In the industrial world, it is all too common to see a customer who has standardized on managed switches, yet leaves them in the default state. More often than not, these switches go through their entire lives never once having been configured or actually utilized beyond the capability of its counter part that is 1/8th of the cost. In most cases, the managed switch is overkill and an artifact of an over reaching broadly defined specification. But what about the cases that made that specification come about in the first place?
A few years back I was working as the system integrator for a line with 4 tooling vendors at a tier 1 JIT facility. The system had 2 ControlLogix L74 PLC’s, 8 CompactLogix 5370 Series PLC’s, and even a couple of MicroLogix 1400’s. With nearly 100 remote IO devices, and produce / consume tags set to every PLC with one of the L74’s handling part trace ability and communication to the plants MES system. There were over 20 3rd party HMI’s, and a dozen robots. In the beginning as the first sets of equipment were dropped off, everything was fine. We saw all of the equipment running standalone without any issue.

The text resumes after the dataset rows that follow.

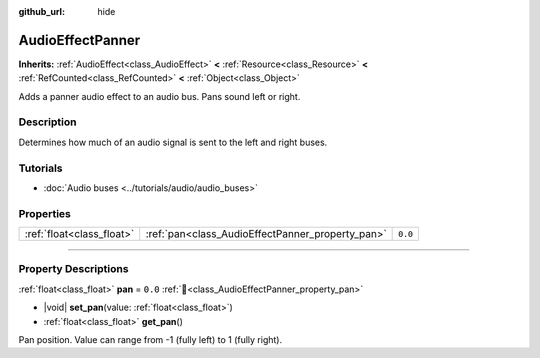 :github_url: hide

.. DO NOT EDIT THIS FILE!!!
.. Generated automatically from Godot engine sources.
.. Generator: https://github.com/godotengine/godot/tree/master/doc/tools/make_rst.py.
.. XML source: https://github.com/godotengine/godot/tree/master/doc/classes/AudioEffectPanner.xml.

.. _class_AudioEffectPanner:

AudioEffectPanner
=================

**Inherits:** :ref:`AudioEffect<class_AudioEffect>` **<** :ref:`Resource<class_Resource>` **<** :ref:`RefCounted<class_RefCounted>` **<** :ref:`Object<class_Object>`

Adds a panner audio effect to an audio bus. Pans sound left or right.

.. rst-class:: classref-introduction-group

Description
-----------

Determines how much of an audio signal is sent to the left and right buses.

.. rst-class:: classref-introduction-group

Tutorials
---------

- :doc:`Audio buses <../tutorials/audio/audio_buses>`

.. rst-class:: classref-reftable-group

Properties
----------

.. table::
   :widths: auto

   +---------------------------+--------------------------------------------------+---------+
   | :ref:`float<class_float>` | :ref:`pan<class_AudioEffectPanner_property_pan>` | ``0.0`` |
   +---------------------------+--------------------------------------------------+---------+

.. rst-class:: classref-section-separator

----

.. rst-class:: classref-descriptions-group

Property Descriptions
---------------------

.. _class_AudioEffectPanner_property_pan:

.. rst-class:: classref-property

:ref:`float<class_float>` **pan** = ``0.0`` :ref:`🔗<class_AudioEffectPanner_property_pan>`

.. rst-class:: classref-property-setget

- |void| **set_pan**\ (\ value\: :ref:`float<class_float>`\ )
- :ref:`float<class_float>` **get_pan**\ (\ )

Pan position. Value can range from -1 (fully left) to 1 (fully right).

.. |virtual| replace:: :abbr:`virtual (This method should typically be overridden by the user to have any effect.)`
.. |required| replace:: :abbr:`required (This method is required to be overridden when extending its base class.)`
.. |const| replace:: :abbr:`const (This method has no side effects. It doesn't modify any of the instance's member variables.)`
.. |vararg| replace:: :abbr:`vararg (This method accepts any number of arguments after the ones described here.)`
.. |constructor| replace:: :abbr:`constructor (This method is used to construct a type.)`
.. |static| replace:: :abbr:`static (This method doesn't need an instance to be called, so it can be called directly using the class name.)`
.. |operator| replace:: :abbr:`operator (This method describes a valid operator to use with this type as left-hand operand.)`
.. |bitfield| replace:: :abbr:`BitField (This value is an integer composed as a bitmask of the following flags.)`
.. |void| replace:: :abbr:`void (No return value.)`
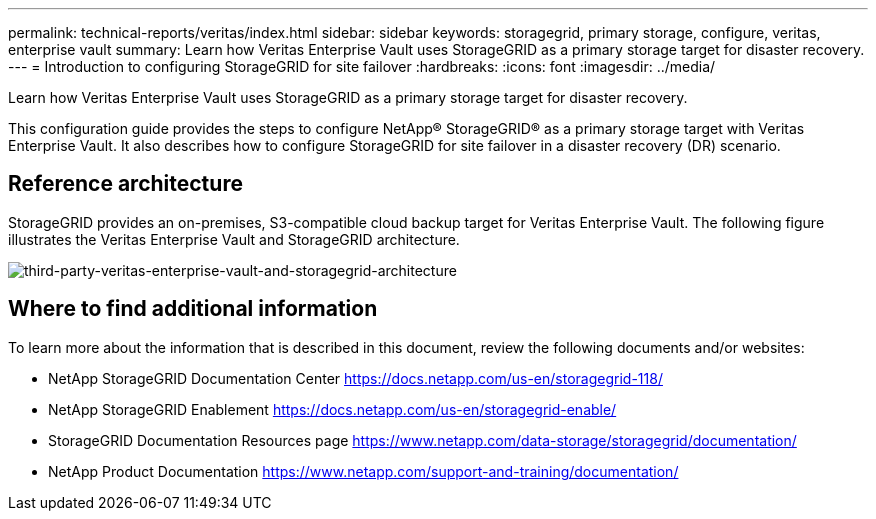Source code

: ---
permalink: technical-reports/veritas/index.html
sidebar: sidebar
keywords: storagegrid, primary storage, configure, veritas, enterprise vault
summary: Learn how Veritas Enterprise Vault uses StorageGRID as a primary storage target for disaster recovery.
---
= Introduction to configuring StorageGRID for site failover
:hardbreaks:
:icons: font
:imagesdir: ../media/

[.lead]
Learn how Veritas Enterprise Vault uses StorageGRID as a primary storage target for disaster recovery.

This configuration guide provides the steps to configure NetApp® StorageGRID® as a primary storage target with Veritas Enterprise Vault. It also describes how to configure StorageGRID for site failover in a disaster recovery (DR) scenario.

== Reference architecture

StorageGRID provides an on-premises, S3-compatible cloud backup target for Veritas Enterprise Vault. The following figure illustrates the Veritas Enterprise Vault and StorageGRID architecture.

image:third-party-veritas-enterprise-vault-and-storagegrid-architecture.png[third-party-veritas-enterprise-vault-and-storagegrid-architecture]

== Where to find additional information

To learn more about the information that is described in this document, review the following documents and/or websites:

* NetApp StorageGRID Documentation Center
https://docs.netapp.com/us-en/storagegrid-118/
* NetApp StorageGRID Enablement
https://docs.netapp.com/us-en/storagegrid-enable/
* StorageGRID Documentation Resources page 
https://www.netapp.com/data-storage/storagegrid/documentation/
* NetApp Product Documentation 
https://www.netapp.com/support-and-training/documentation/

The problems didn’t begin until we began connecting all the networks and configuring the permissives for the part tracking. Firstoff we saw some lag on the barcode readers and a spike on the main PLC’s communication slice. No big deal. Offset the RPI’s of each network device as the integrators had left them all at the default 20ms when shipping. Who needs to check for a barcode update every 20ms? That would call for a queue function in the reader. Added another 10% of the cpu to the comm slice as well. Next up we started to check our messaging. We saw that several of the HMI’s were locking up – they required a power cycle to restore. Within an hour or two, the same HMI’s had locked up again. Over the next few weeks, the tooling suppliers and the plant went back and forth with the manufacturer of the HMI with no real resolution; a few changes in the projects, a few firmware updates. Nothing seemed to make much of a difference. The only thing that had an impact was reducing the number of HMI’s on the network. That’s when I decided to dig into the problem myself. The line had standard unmanaged switches, so I borrowed an 8 port managed from the plant IT staff. I configured port mirroring and tucked it between the main traceability PLC and the primary switch for the line. I configured Wireshark to intercept any traffic with one of the HMI’s addresses and let it rip.
The first thing I noticed was the flood of TCP Retransmission and TCP Dup Ack packets. They were flooding the network! Next was the size of some of these packets, most of them between 200 and 400 bytes. Looking at the data in the packets, we recognized the messages in the alarm banners for the HMI’s. It turns out that these 3rd party HMI’s actually take the text from the PLC instead of just a state number. Then they ignore the configured polling intervals set in the project, and alarms continuously poll the PLC. The timeout set in the device was so short, when there was any congestion on the network, they would attempt a retransmission, and further congest the network. This led to a downward spiral until the device locked up.
Upon providing the packet capture to the manufacturer, they acknowledged the issue and were able to reproduce the problem on their end. After a week without an update, we removed all of the alarm banners and replaced them with multi state text boxes. The line is running without issue (here at least) to this day!